While she had been interviewed for Miss Hutchinson, Tillmann described the Aquatennial group and individual interviews as "being on steroids."

Tillmann sisters at Aquatennial

Erika Tillmann, right, and her twin sister Loraina Looft pause for a photo while representing Hutchinson during Aquatennial festivities. Both women are former Hutchinson Water Carnival royalty.

"They ask questions different every year," she said. "It was hard to prepare in advance for them. I was absolutely challenged by the interviews."

One of the most difficult, Tillmann said, was a situational question. She had two minutes to read a prompt and then go into a room and act out that prompt. As an ambassador she would attend a city council meeting. How do you feel about the events happening in Minneapolis and St. Paul?

"You could take it anyway you wanted," she said. "It was hard to focus on one thing. I said, 'Our job is to learn and grow from uncomfortable situations — really going out of my way to understand and put my own biases aside to be more knowledgeable and empathetic.'"

Tillmann said on Monday and Tuesday, she did two virtual interviews with panels of five judges. Wednesday brought another interview and the candidates walked in the Torchlight Parade. On Thursday, the candidates talked about their communities and how they connect to their communities. Tillmann shared the story of the Hutchinson Brothers.

“It was a lot of fun, fun to learn about their communities,” she said.

They also visited the Woman's Club of Minneapolis, which she described as "outstanding, breathtaking how beautiful."

“We met women volunteers who are members," Tillmann said. "They were amazing inspiration, super fun to meet them all."

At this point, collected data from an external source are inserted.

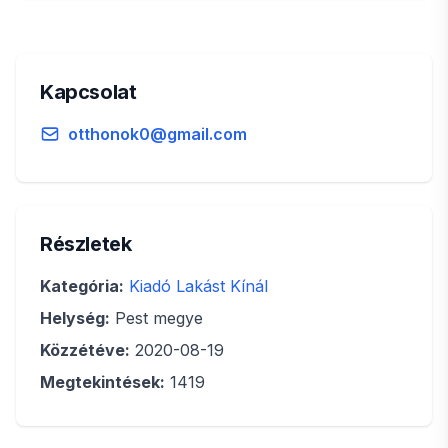
Kapcsolat
otthonok0@gmail.com
Részletek
Kategória:
Kiadó Lakást Kínál
Helység:
Pest megye
Közzétéve:
2020-08-19
Megtekintések:
1419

Friday brought an opportunity to help others through the Bags of Smiles program, which provides "smiles one bag at a time to local pediatric patients in Minnesota." The candidates tied blankets for younger individuals in cancer wards, clinics and hospitals. The evening brought a boat ride with the Minnetonka Powerboat Squadron.

“We had sandwiches on a private island,” Tillmann recalled. “We were treated like royalty. We had a tour of Lake Minnetonka — it's huge. That night we celebrated the outgoing commodore, outgoing ambassadors. Saturday was coronation all day long and fireworks at the end of the evening.”

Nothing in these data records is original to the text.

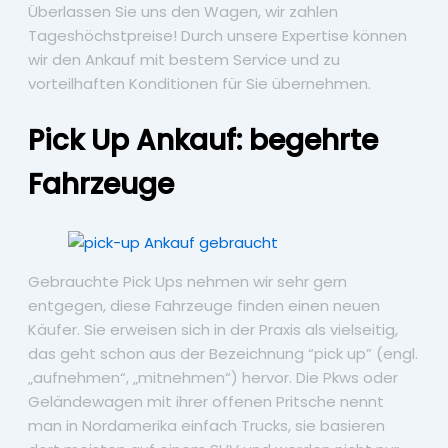
Überlassen Sie uns den Wagen, wir zahlen
Tageshöchstpreise! Durch unsere Expertise können
wir den Ankauf mit bestem Service und zu
vorteilhaften Konditionen für Sie übernehmen.
Pick Up Ankauf: begehrte
Fahrzeuge
Gebrauchte Pick Ups nehmen wir sehr gern
entgegen, diese Fahrzeuge finden einen neuen
Käufer. Sie erweisen sich in der Praxis als vielseitig,
das geht schon aus der Bezeichnung “pick up” (engl.
„aufnehmen“, „mitnehmen“) hervor. Die Pkws oder
Geländewagen mit ihrer offenen Pritsche nennt
man in Nordamerika einfach Trucks, sie basieren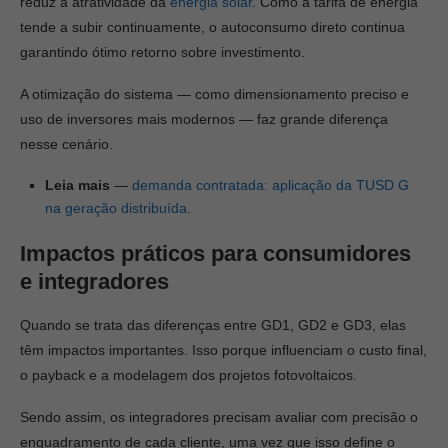
reduz a atratividade da
energia solar
. Como a tarifa de energia
tende a subir continuamente, o autoconsumo direto continua
garantindo ótimo retorno sobre investimento.
A otimização do sistema — como dimensionamento preciso e
uso de inversores mais modernos — faz grande diferença
nesse cenário.
Leia mais
—
demanda contratada: aplicação da TUSD G
na geração distribuída
.
Impactos práticos para consumidores
e integradores
Quando se trata das diferenças entre GD1, GD2 e GD3, elas
têm impactos importantes. Isso porque influenciam o custo final,
o payback e a modelagem dos projetos fotovoltaicos.
Sendo assim, os integradores precisam avaliar com precisão o
enquadramento de cada cliente, uma vez que isso define o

Miss Hutchinson was Tillmann's first ambassador program.

"I never would have done it if Loraina hadn't run two years before me," she said. "I didn't understand it. Watching her, I found out it was so much more about community building and volunteerism. That's what got me interested. It was a super fun candidate week and I ended up getting selected."

Asked if she enjoyed serving as Miss Hutchinson, Tillmann called that an understatement.

"Seriously, it was such an honor to represent Hutchinson," she said. "I love Hutchinson. I humbly bragged, we have a beautiful and amazing community. I grew immensely from going to parades, coronations, all the fun events we got to do — reading at the library, visiting local senior facilities. I definitely grew in confidence and leadership from the experience."

During the next year, Tillmann will juggle classes at UW-Stout, working as a server at a Menominee restaurant, and her Aquatennial duties. 

When asked what advice she would give to those thinking about becoming a queen candidate, "Do it," Tillmann said. 

"Really, that is my advice," she said. "If you're even remotely considering it, go out of your comfort zone and do it. Even being a candidate is an honor in and of itself. Take a step and do it. You're treated like royalty during candidate week. Even that week, you have so many opportunities to grow. It's a great way to practice those interpersonal skills, meet some girls and have a good time."